Text segment >>
****
The objective economy of all the organ systems involved in the performance is in contrast to the subjective experience of less expenditure of effort for the same intensity of performance that is reported by the participants in these studies but also by sportsmen and women who have experience of Spirovital therapy.

Applications for Spirovitalisation in sport
The three indicated action mechanisms of Spirovitalisation are the increased release of oxygen, enhanced oxygen utilisation and increased elimination of oxygen radicals. This has an equal effect upon the extracellular matrix and all cells of the body and therefore all organs with the focus upon particularly metabolically active, oxygen-dependent structures (such as the muscles, cardiovascular metabolism, central nervous system, liver, sensory organs and the immune system).
****
Task set >>
1 – According to the passage on Spirovitalisation in sport, what are the three indicated action mechanisms of Spirovitalisation?
2 – Continue the passage on Spirovitalisation in sport, beginning after its final sentence.

Joint position lists:
****
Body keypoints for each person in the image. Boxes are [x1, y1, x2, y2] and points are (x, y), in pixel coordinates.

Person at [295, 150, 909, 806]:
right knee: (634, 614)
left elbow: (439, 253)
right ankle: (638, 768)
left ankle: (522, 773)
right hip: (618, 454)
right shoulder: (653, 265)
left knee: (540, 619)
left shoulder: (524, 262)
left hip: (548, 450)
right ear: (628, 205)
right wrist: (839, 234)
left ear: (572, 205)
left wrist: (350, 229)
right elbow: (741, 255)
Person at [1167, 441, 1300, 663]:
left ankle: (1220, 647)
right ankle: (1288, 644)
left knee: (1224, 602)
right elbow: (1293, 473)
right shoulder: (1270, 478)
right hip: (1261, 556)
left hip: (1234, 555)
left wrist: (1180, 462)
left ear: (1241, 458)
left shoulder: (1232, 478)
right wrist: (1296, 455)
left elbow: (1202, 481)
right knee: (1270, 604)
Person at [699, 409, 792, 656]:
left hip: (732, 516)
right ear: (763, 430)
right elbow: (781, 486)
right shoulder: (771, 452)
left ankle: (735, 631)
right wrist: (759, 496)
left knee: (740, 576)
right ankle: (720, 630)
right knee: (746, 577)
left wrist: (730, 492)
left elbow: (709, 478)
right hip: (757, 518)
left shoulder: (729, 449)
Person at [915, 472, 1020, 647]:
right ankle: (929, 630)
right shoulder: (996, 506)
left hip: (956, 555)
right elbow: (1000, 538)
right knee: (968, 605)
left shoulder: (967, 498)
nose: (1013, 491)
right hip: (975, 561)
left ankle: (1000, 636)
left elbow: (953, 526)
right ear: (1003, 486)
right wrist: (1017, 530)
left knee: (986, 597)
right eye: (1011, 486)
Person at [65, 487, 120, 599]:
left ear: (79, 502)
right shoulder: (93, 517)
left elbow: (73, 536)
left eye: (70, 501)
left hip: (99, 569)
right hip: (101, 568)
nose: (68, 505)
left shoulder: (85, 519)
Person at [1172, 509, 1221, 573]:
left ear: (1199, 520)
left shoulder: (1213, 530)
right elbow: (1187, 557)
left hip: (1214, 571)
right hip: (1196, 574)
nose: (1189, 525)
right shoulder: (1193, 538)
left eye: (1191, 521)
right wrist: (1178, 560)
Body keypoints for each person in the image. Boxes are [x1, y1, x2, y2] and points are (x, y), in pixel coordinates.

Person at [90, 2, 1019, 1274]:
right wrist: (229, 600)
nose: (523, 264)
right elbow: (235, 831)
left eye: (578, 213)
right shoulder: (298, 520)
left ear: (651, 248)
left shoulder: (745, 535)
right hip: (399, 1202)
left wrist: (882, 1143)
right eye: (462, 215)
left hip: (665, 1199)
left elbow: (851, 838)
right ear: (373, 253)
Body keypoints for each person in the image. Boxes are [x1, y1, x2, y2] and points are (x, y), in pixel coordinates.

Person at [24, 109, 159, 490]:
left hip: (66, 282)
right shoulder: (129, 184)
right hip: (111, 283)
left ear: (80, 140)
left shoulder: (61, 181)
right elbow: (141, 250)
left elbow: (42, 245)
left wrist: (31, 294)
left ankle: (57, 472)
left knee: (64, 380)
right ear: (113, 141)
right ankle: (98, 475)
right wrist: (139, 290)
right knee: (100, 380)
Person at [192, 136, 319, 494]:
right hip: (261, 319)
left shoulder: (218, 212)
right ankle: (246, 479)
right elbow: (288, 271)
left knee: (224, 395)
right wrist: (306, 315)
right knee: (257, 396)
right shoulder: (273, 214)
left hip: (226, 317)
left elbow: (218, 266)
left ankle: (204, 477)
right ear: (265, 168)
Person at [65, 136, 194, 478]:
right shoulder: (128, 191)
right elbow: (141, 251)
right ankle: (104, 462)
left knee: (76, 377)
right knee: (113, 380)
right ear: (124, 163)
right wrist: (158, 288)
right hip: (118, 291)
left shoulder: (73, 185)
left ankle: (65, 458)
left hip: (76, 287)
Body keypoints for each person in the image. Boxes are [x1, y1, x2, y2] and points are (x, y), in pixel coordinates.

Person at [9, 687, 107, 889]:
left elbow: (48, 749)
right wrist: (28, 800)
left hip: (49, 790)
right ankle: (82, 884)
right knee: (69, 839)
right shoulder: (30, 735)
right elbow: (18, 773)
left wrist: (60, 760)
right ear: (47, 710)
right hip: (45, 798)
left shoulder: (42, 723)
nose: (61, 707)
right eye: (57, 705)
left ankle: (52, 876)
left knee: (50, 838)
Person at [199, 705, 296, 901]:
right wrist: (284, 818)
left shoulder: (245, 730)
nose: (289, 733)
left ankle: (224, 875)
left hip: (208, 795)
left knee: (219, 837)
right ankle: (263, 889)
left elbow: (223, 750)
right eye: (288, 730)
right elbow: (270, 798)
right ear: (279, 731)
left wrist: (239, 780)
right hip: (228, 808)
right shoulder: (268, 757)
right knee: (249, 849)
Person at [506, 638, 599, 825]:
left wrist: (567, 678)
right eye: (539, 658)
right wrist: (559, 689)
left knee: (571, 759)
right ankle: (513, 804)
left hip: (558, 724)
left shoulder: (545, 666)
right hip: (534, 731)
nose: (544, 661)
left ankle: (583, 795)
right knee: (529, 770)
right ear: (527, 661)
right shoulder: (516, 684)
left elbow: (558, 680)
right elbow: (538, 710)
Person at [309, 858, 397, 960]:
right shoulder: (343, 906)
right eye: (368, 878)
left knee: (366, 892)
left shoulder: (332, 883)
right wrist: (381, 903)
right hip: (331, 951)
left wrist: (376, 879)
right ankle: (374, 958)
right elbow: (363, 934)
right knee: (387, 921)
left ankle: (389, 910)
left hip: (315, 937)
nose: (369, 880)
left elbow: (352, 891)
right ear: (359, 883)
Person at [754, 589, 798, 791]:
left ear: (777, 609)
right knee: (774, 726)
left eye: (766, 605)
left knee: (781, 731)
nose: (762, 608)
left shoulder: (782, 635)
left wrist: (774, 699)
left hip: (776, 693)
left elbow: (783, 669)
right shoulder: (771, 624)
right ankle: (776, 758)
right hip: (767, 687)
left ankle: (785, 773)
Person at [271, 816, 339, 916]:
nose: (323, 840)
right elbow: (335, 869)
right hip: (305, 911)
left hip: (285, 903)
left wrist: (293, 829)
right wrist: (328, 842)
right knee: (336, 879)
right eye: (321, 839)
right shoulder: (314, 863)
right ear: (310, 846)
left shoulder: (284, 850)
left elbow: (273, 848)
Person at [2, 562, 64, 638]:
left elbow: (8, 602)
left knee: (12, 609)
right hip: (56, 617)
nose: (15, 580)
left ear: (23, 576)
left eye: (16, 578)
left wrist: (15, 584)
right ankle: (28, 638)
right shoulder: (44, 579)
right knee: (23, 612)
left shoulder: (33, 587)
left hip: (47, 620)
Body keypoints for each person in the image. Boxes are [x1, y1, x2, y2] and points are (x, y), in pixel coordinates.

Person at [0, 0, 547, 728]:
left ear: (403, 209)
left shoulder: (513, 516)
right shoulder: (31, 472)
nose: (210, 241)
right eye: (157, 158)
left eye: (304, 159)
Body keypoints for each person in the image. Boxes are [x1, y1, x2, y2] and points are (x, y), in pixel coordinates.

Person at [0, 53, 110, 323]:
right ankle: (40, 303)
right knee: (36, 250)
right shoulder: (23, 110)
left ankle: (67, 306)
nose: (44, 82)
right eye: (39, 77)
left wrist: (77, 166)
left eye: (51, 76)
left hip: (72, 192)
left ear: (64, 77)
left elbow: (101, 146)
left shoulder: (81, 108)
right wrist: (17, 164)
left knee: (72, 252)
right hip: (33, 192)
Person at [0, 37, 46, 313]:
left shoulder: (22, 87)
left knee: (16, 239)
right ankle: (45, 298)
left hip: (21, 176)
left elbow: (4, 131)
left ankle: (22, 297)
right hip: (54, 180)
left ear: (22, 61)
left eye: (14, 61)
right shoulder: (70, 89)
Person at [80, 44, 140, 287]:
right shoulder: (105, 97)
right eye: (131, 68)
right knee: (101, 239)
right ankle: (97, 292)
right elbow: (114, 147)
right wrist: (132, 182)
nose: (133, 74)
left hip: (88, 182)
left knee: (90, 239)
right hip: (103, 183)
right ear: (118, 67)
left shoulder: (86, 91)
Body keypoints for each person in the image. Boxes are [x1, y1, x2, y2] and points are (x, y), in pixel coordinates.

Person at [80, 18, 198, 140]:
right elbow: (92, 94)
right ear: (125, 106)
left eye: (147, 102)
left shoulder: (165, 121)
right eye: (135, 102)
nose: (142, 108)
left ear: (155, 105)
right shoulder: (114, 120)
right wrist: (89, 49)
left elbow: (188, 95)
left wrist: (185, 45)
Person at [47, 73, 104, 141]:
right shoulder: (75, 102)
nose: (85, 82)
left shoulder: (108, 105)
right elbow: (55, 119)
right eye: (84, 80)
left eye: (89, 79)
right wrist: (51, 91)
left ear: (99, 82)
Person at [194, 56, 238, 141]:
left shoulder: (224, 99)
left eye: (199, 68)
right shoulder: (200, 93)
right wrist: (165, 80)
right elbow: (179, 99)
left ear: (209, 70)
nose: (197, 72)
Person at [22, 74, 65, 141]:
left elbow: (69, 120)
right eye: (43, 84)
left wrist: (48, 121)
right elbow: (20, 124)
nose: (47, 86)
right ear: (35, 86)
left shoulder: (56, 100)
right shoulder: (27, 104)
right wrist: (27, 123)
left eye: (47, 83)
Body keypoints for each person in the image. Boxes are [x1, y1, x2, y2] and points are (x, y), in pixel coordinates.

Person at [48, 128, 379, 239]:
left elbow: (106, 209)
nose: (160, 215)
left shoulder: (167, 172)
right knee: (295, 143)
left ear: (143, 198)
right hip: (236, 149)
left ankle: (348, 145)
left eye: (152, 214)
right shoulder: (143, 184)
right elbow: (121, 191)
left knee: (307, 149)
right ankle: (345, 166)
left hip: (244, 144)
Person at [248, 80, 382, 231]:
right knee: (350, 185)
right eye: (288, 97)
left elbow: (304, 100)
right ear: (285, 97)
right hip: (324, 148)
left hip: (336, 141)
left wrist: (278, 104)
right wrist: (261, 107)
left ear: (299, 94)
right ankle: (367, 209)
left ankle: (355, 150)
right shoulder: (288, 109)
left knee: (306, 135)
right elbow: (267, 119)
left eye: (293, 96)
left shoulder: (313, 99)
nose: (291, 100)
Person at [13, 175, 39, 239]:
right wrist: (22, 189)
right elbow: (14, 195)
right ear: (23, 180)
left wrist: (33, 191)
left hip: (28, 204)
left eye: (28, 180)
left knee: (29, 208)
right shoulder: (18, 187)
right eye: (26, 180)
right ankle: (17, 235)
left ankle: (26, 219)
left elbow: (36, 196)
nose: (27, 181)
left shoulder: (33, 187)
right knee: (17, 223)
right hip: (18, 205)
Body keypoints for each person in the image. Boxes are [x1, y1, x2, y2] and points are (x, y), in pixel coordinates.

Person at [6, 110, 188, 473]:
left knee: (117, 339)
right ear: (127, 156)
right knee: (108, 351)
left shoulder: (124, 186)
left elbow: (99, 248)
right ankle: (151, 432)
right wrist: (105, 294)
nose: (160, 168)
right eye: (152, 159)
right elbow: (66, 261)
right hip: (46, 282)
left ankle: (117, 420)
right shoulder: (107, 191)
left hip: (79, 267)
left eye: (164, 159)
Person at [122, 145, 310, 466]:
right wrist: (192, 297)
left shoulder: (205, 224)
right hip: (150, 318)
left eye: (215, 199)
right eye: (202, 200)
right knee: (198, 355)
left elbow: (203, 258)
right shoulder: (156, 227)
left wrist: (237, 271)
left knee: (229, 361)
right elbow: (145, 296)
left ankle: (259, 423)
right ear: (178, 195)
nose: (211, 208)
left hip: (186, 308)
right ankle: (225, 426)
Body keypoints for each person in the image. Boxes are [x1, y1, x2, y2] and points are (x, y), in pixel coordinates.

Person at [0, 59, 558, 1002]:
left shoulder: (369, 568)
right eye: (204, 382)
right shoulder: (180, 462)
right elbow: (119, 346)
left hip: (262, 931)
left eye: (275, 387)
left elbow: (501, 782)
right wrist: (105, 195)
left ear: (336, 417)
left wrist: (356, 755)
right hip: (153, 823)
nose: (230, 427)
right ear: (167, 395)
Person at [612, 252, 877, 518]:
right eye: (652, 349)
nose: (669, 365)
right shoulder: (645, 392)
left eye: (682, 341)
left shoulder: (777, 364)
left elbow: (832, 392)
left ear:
****
Solved problems >>
1 – They are increased release of oxygen, enhanced oxygen utilization, and increased elimination of oxygen radicals.

2 –
It is precisely these metabolically active organs that are particularly stressed during physical or psychological loading and bring about a constantly high physical or psychological stress situation. In this context Spirovitalisation relieves the heart by bringing about comparatively lower heart rates with a simultaneously increased oxygen supply to the muscles, reduced metabolism for the same output, sensitisation of all sensory organs because of the better oxygen supply, quicker and deeper regeneration after exertion, and improved ability to fall asleep and sleep through and optimisation of the immune system, on the one hand by increasing concentration, alertness and reactive capacity, increased motivation and mental resilience, quicker relaxation and stress management, optimisation of action during multitasking and an increased resistance to fatigue.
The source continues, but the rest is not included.